St. Johnsbury School to Lease Land for Solar Panel Project

By Justin Trombly
Caledonian Record
The Norwich Solar solar field in an area behind the Green Mountain mall in St. Johnsbury has 2,200 panels. Photo by Dana Gray/Caledonian Record
ST. JOHNSBURY — With voter approval won last week, a new solar project is set to come to town.
Residents on Town Meeting Day approved a 25-year agreement between the St. Johnsbury School and St. Johnsbury Solar II to allow the company to lease a vacant property from the school for $98,000 over the course of the deal.
There, on a 21-acre tract off Breezy Hill Road, the company plans to build an array of about 2,000 panels to capture solar energy.
“This is really about stewardship of our environment in St. Johnsbury,” said Brian Ricca, the school’s superintendent.
“It’s important that public entities — and in this case, our school board — are really taking meaningful steps to address, to speak about, to make alternative energy options a reality for our communities,” Ricca said.
St. Johnsbury Solar II is a subsidiary of the White River Junction-based Norwich Solar. Last year, Norwich partnered with the school and the town government to each buy net metering credits produced by the company’s existing solar array. Those credits offset power bills.
That array, which was commissioned in June 2019 and unveiled in October, sits behind the Green Mountain Mall, next to the site of the new project. The net-metering deal was estimated then to save the school $400,000 over 25 years.
The new lease — which voters approved 1,298 to 443 — will see $50,000 go to the school for the first year, and $2,000 for each of the remaining years.
Net metering credits generated from the future solar panels won’t go to the school, said Kevin Davis, Vice President of Sales for Norwich Solar. But the 500-kilowatt project will create a total of $150,000 in credits per year at current rates for potential partners, he said.
“We deal with a lot of schools and nonprofits and folks like that,” he said, explaining that those groups often want to switch to solar-based electricity but don’t have the means to.
Davis said the company has been in talks with several organizations that could benefit from the project’s solar credits.
Construction is expected to start within the next couple months and finish by the end of summer, he said.
On Ricca’s end, the deal is less about the money. It’s nice for the school to collect almost $100,000, he said, but because the money is spread across 25 years, it’s “really not going to move the needle in terms of people’s actual education taxes.”
The request for a ballot item about the lease — made during the school board’s Jan. 20 meeting — was more about continuing the school’s commitment to environmentalism, he said.

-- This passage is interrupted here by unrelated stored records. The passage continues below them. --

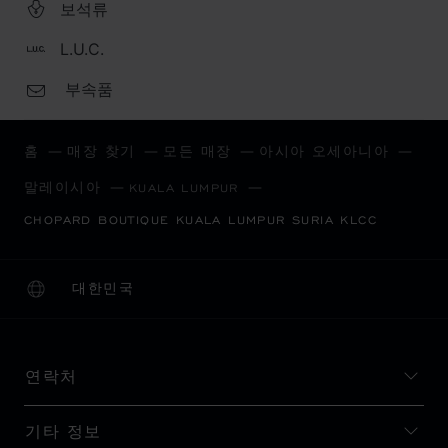
보석류
L.U.C.
부속품
홈
매장 찾기
모든 매장
아시아 오세아니아
말레이시아
KUALA LUMPUR
CHOPARD BOUTIQUE KUALA LUMPUR SURIA KLCC
대한민국
현지화(국가 변경)
국가 변경
연락처
기타 정보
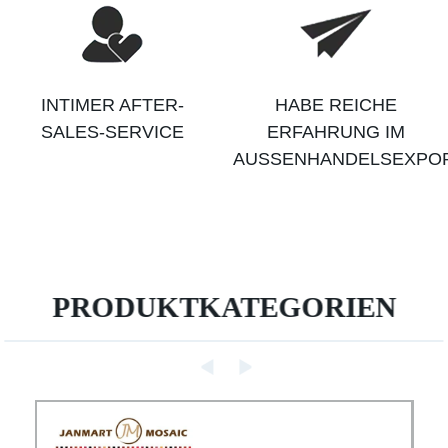
INTIMER AFTER-
HABE REICHE
SALES-SERVICE
ERFAHRUNG IM
AUSSENHANDELSEXPOR
PRODUKTKATEGORIEN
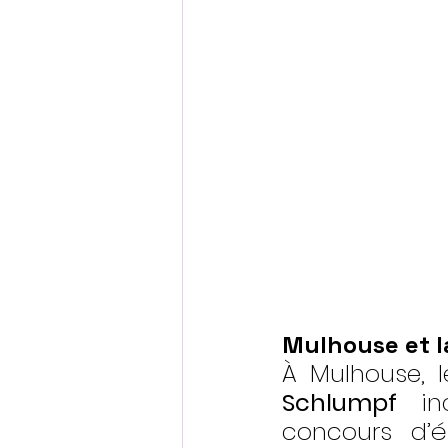
Mulhouse et la
À Mulhouse, l
Schlumpf
 in
concours d’é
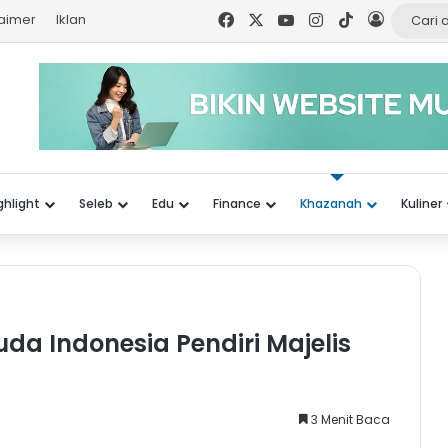
Facebook
X
YouTube
Instagram
TikTok
Log In
laimer
Iklan
ghlight
Seleb
Edu
Finance
Khazanah
Kuliner
a Indonesia Pendiri Majelis
3 Menit Baca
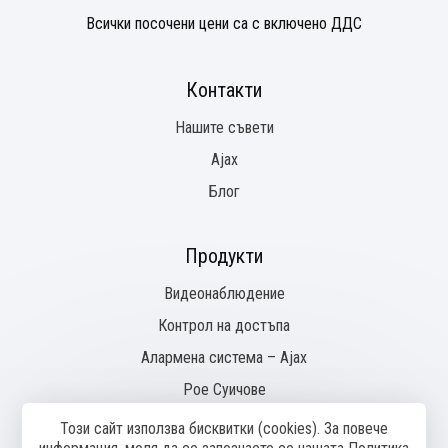
Всички посочени цени са с включено ДДС
Контакти
Нашите съвети
Ajax
Блог
Продукти
Видеонаблюдение
Контрол на достъпа
Алармена система – Ajax
Pое Суичове
Този сайт използва бисквитки (cookies). За повече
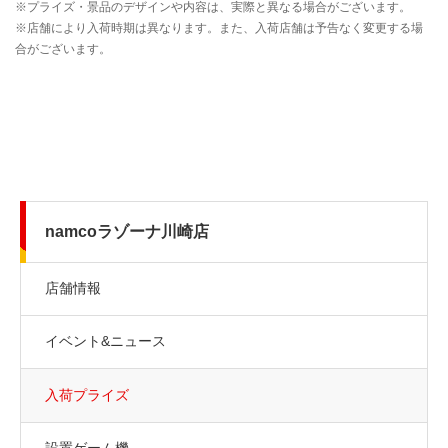
namcoラゾーナ川崎店
店舗情報
イベント&ニュース
入荷プライズ
設置ゲーム機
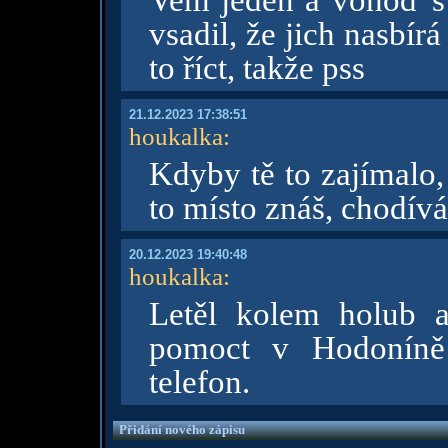
Vem jeden a vohoď s 
vsadil, že jich nasbír
to říct, takže pss
21.12.2023 17:38:51
houkalka
:
Kdyby tě to zajímalo,
to místo znáš, chodív
20.12.2023 19:40:48
houkalka
:
Letěl kolem holub a
pomoct v Hodoníně
telefon.
Přidání nového zápisu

Back in the fall, the board sought (and ultimately received) voter approval for a $3 million bond to fund security and energy upgrades. Among those upgrades was a plan to move toward biofuel for heating.
“The bond and the first solar array are not just one-offs for this board,” Ricca said. “The board is taking seriously this notion that as leaders in this community, they want to have more options for alternative energy uses in town.”